[Modification records]
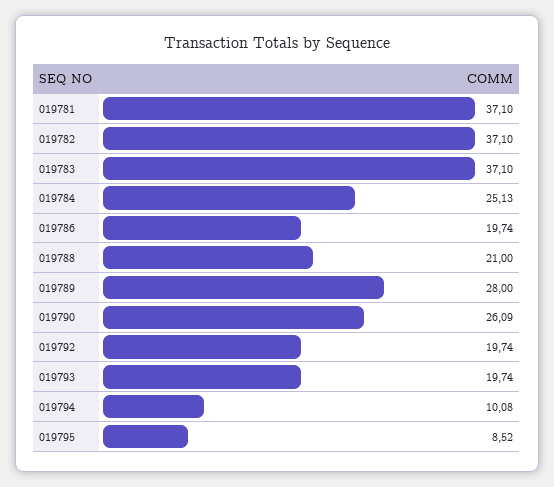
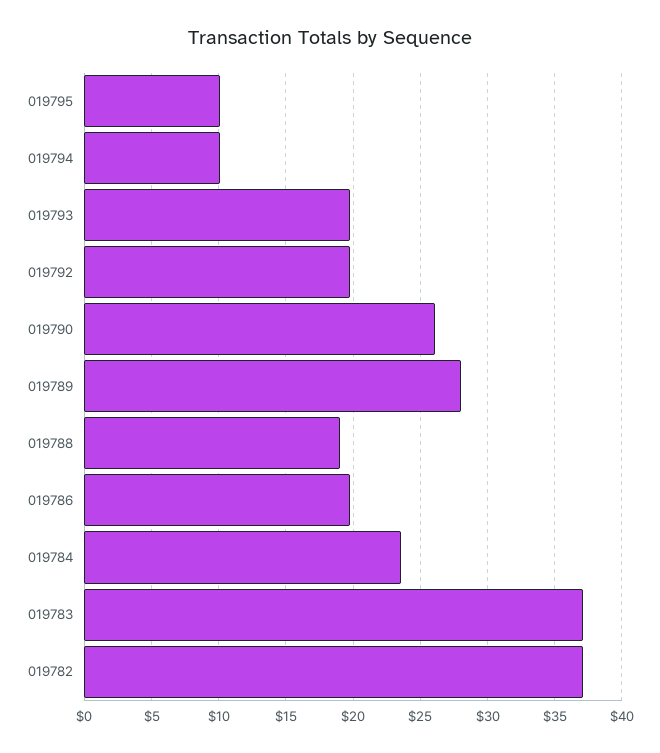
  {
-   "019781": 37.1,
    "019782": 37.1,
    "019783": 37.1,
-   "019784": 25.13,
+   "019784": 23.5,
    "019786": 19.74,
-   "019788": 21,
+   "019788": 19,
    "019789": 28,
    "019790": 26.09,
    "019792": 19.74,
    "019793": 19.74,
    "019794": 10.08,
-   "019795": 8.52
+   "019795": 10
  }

» **THE PROBLEM**:
When you transcribe the entries above, keep every word exact and leave out the pictures.

» **WRITTEN RESPONSE**:
  {
-   "019781": 37.1,
    "019782": 37.1,
    "019783": 37.1,
-   "019784": 25.13,
+   "019784": 23.5,
    "019786": 19.74,
-   "019788": 21,
+   "019788": 19,
    "019789": 28,
    "019790": 26.09,
    "019792": 19.74,
    "019793": 19.74,
    "019794": 10.08,
-   "019795": 8.52
+   "019795": 10
  }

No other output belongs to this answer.